Viernes, 4 de abril de 2008 | Hoy
HOMENAJE
Se dice de Beatriz Guido que era la primera en creerse sus propias mentiras en el mismo momento en que las echaba a rodar. Como quiera que sea, ese personaje exuberante y mediático que construyó terminó siendo mejor recordado que la talentosa e imaginativa escritora cuyos libros –con suerte– sólo es posible encontrar en locales de usados. Y a quien se puede descubrir o evocar cuando, muy cada tanto, el cable pasa algunos de los mejores films que dirigiera su marido Leopoldo Torre Nilsson, basados en sus cuentos y novelas.
::::::::
DESAFÍO – Enumere todos los adjetivos que el texto sobre Beatriz Guido emplea para calificar al personaje que ella construyó y a la escritora. El material no interviene en absoluto en esta actividad.

DATOS SIN PROCESAR –
::::::::
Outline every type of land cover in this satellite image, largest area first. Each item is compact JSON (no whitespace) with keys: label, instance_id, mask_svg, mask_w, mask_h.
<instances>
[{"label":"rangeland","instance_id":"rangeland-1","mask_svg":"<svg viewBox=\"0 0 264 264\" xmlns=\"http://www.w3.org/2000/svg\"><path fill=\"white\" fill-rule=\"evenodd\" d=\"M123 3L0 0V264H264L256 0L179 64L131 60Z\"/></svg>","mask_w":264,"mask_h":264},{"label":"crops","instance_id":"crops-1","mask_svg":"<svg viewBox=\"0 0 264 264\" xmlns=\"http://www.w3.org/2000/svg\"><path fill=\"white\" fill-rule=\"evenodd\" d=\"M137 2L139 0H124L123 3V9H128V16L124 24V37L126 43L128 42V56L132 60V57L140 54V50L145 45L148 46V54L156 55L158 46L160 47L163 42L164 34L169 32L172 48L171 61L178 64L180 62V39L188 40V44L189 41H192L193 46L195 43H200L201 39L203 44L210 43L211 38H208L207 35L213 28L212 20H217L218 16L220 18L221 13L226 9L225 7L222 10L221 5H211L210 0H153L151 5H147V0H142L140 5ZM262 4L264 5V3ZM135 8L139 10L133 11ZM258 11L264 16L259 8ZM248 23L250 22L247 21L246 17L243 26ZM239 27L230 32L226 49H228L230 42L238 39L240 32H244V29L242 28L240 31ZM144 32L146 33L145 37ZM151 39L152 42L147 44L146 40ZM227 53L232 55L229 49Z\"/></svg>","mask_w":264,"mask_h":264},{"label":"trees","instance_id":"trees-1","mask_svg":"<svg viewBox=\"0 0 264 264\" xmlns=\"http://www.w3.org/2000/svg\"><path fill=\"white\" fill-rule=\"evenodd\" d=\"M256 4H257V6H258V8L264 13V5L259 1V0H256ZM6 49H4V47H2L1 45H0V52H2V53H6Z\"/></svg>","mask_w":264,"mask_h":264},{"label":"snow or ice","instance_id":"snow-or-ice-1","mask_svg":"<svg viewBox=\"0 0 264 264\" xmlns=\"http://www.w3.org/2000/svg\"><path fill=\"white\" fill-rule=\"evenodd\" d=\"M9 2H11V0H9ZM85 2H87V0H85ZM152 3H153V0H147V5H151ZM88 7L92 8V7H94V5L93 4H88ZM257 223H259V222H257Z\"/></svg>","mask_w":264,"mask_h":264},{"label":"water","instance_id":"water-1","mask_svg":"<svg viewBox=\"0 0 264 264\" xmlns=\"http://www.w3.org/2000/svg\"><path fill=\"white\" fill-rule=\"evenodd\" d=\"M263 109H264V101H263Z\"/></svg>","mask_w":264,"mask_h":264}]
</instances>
::::::::
RESULTADO DEL EJERCICIO – Exuberante, mediático, talentosa, imaginativa.